Схема Кремля логична. Ставка на «хорошую», конструктивную Европу в пику «плохой» Америке, которая пытается диктовать. В отношениях с ЕС — взаимные экономические обмены, благо у каждой стороны хватает активов, интересных партнеру. Внутри Евросоюза — особая роль Германии, которая служит ледоколом, разрушая слабые попытки Брюсселя сформулировать как единую европейскую политику в отношении России, так и общую энергополитику.
Модель «энергетика в обмен на все остальное» могла бы успешно реализовываться, если бы не возникшее у Москвы головокружение от успехов. Имея на руках действительно весомые газовые козыри, Россия решила, что напрягаться и выстраивать стратегию дальнейшей игры не обязательно. Европейцам стали уж очень откровенно давать понять: свои люди, сочтемся, ладно вам голову-то морочить со всей этой демократией. Мы же знаем, что нам всем нужно…

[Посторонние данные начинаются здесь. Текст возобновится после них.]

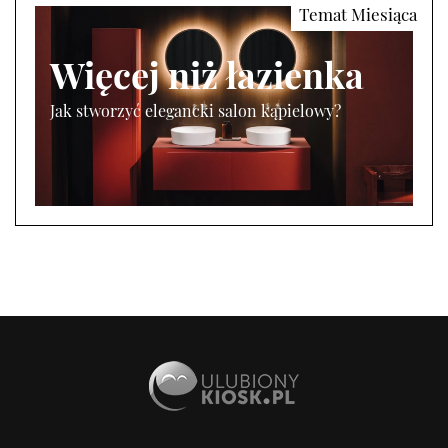
Więcej niż łazienka
Jak stworzyć elegancki salon kąpielowy?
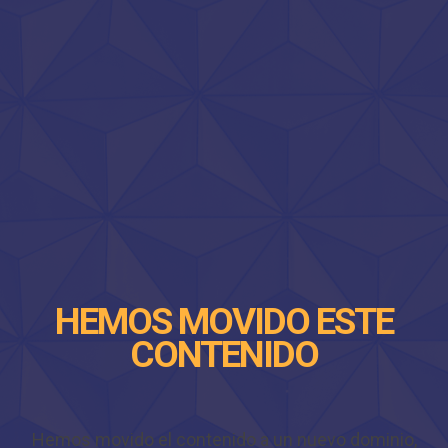
HEMOS MOVIDO ESTE
CONTENIDO
Hemos movido el contenido a un nuevo dominio,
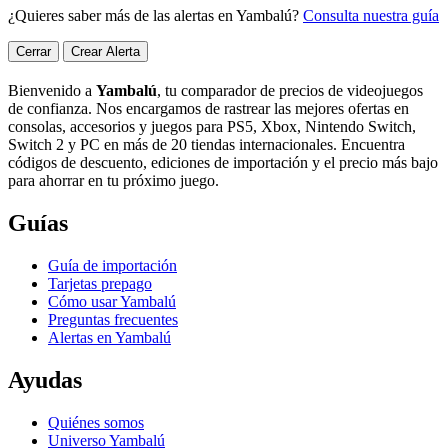
¿Quieres saber más de las alertas en Yambalú?
Consulta nuestra guía
Cerrar
Crear Alerta
Bienvenido a
Yambalú
, tu comparador de precios de videojuegos
de confianza. Nos encargamos de rastrear las mejores ofertas en
consolas, accesorios y juegos para PS5, Xbox, Nintendo Switch,
Switch 2 y PC en más de 20 tiendas internacionales. Encuentra
códigos de descuento, ediciones de importación y el precio más bajo
para ahorrar en tu próximo juego.
Guías
Guía de importación
Tarjetas prepago
Cómo usar Yambalú
Preguntas frecuentes
Alertas en Yambalú
Ayudas
Quiénes somos
Universo Yambalú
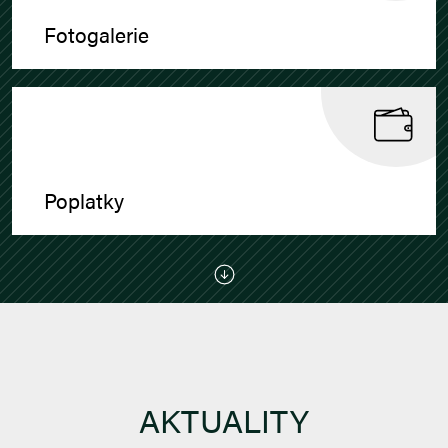
Fotogalerie
Poplatky
AKTUALITY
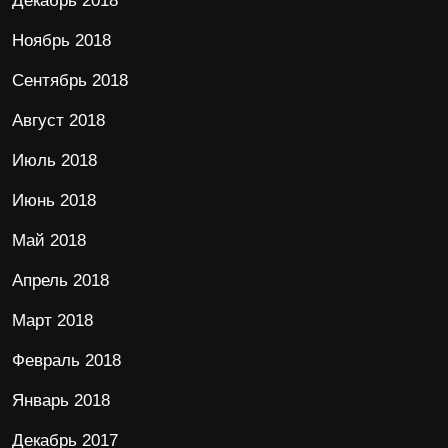
Декабрь 2018
Ноябрь 2018
Сентябрь 2018
Август 2018
Июль 2018
Июнь 2018
Май 2018
Апрель 2018
Март 2018
Февраль 2018
Январь 2018
Декабрь 2017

Откровенное предложение вместе разыграть антиамериканскую карту — весь будущий газ «Штокмана» пойдет на европейский рынок — ведущим державам Старого Света явно не понравилось. Столь грубо в Европе действовать не принято. Нескрываемая уверенность Москвы в том, что вопрос о любимых Брюсселем «общих ценностях» можно сдавать в утиль, европейцев тоже раздражает. Как и убежденность в том, будто Европа настолько завязана на газ, что не рискнет критиковать действия России в отношении соседей.
Европейский союз пошел в контратаку, которой Москва, судя по всему, не ожидала.

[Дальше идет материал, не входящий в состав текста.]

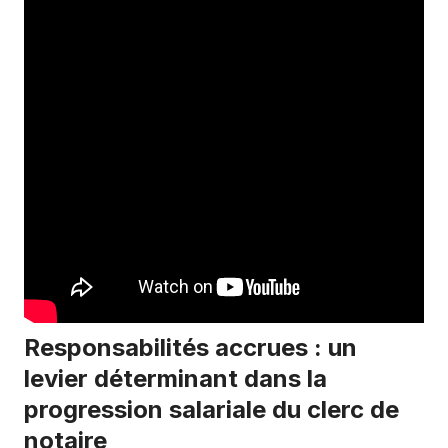
Responsabilités accrues : un
levier déterminant dans la
progression salariale du clerc de
notaire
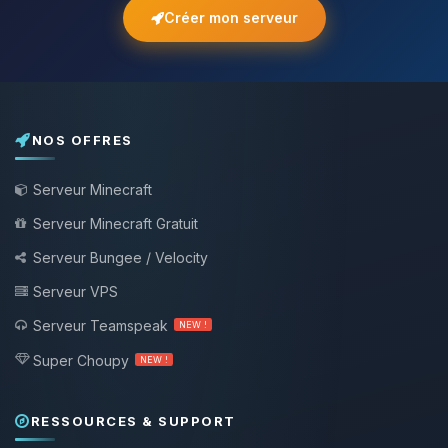
Créer mon serveur
NOS OFFRES
Serveur Minecraft
Serveur Minecraft Gratuit
Serveur Bungee / Velocity
Serveur VPS
Serveur Teamspeak
NEW !
Super Choupy
NEW !
RESSOURCES & SUPPORT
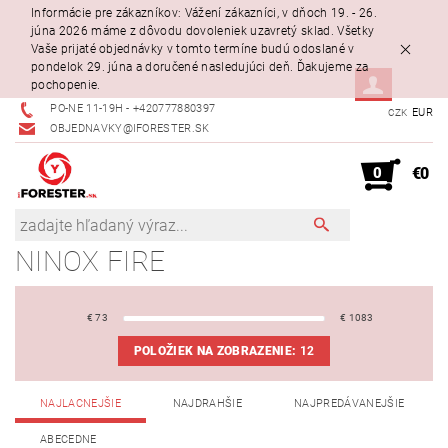
Informácie pre zákazníkov: Vážení zákazníci, v dňoch 19. - 26.
júna 2026 máme z dôvodu dovoleniek uzavretý sklad. Všetky
Vaše prijaté objednávky v tomto termíne budú odoslané v
pondelok 29. júna a doručené nasledujúci deň. Ďakujeme za
pochopenie.
PO-NE 11-19H - +420777880397
EUR
CZK
OBJEDNAVKY@IFORESTER.SK
0
€0
NINOX FIRE
€
73
€
1083
POLOŽIEK NA ZOBRAZENIE:
12
NAJLACNEJŠIE
NAJDRAHŠIE
NAJPREDÁVANEJŠIE
ABECEDNE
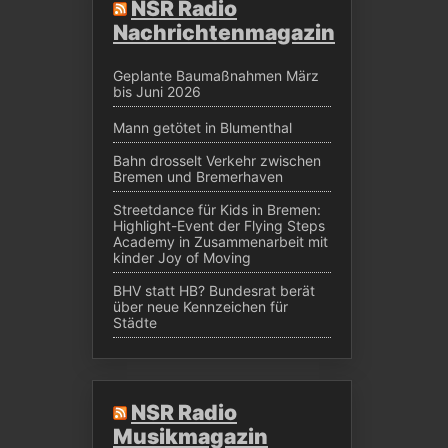
NSR Radio
Nachrichtenmagazin
Geplante Baumaßnahmen März
bis Juni 2026
Mann getötet in Blumenthal
Bahn drosselt Verkehr zwischen
Bremen und Bremerhaven
Streetdance für Kids in Bremen:
Highlight-Event der Flying Steps
Academy in Zusammenarbeit mit
kinder Joy of Moving
BHV statt HB? Bundesrat berät
über neue Kennzeichen für
Städte
NSR Radio
Musikmagazin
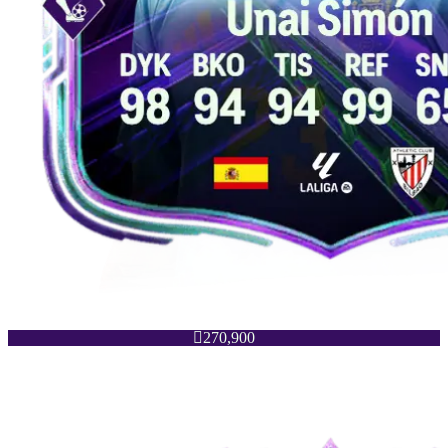

270,900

Российское руководство традиционно очень нервно реагирует на критику из-за границы, тем более что за последнее время Кремль отвык слышать из Европы неприятные вещи. Сейчас же это и вовсе вызывает оторопь: мы вам такое предлагаем, а вы опять об этой чепухе?!
Старый Свет, несмотря на свои многочисленные внутренние проблемы, демонстрирует способность в решающий момент мобилизовать все свои возможности. Европейцы справедливо считают, что на чисто энергетическом поле России их переигрывает — позиции «Газпрома» очень солидны. Чтобы уравнять силы, необходимо увязать энергетические вопросы в единый пакет со всем остальным, в том числе и с «общими ценностями». Именно на это будет нацелена Еврокомиссия, которая скоро получит мандат на переговоры с Москвой о новом базовом договоре взамен истекающего Соглашения о партнерстве и сотрудничестве между Россией и ЕС. Расчет верный: внимание Кремля вновь будет отвлечено на усилия по «очистке» текста от гуманитарной составляющей, а в это время европейцы постараются максимально насытить практическую часть документа выгодными им положениями.
Поведение дельца-нувориша, уверенного в том, что за свои деньги (ресурсы) он может купить что угодно, чревато большими проблемами.
Особенно когда нувориш имеет дело с очень искушенным партнером, умеющим угадывать его слабости и использовать их в собственных интересах.
Велика вероятность того, что в результате неопытный торговец заплатит за все втридорога. Или вовсе расплатится полновесной монетой за нечто совершенно иллюзорное.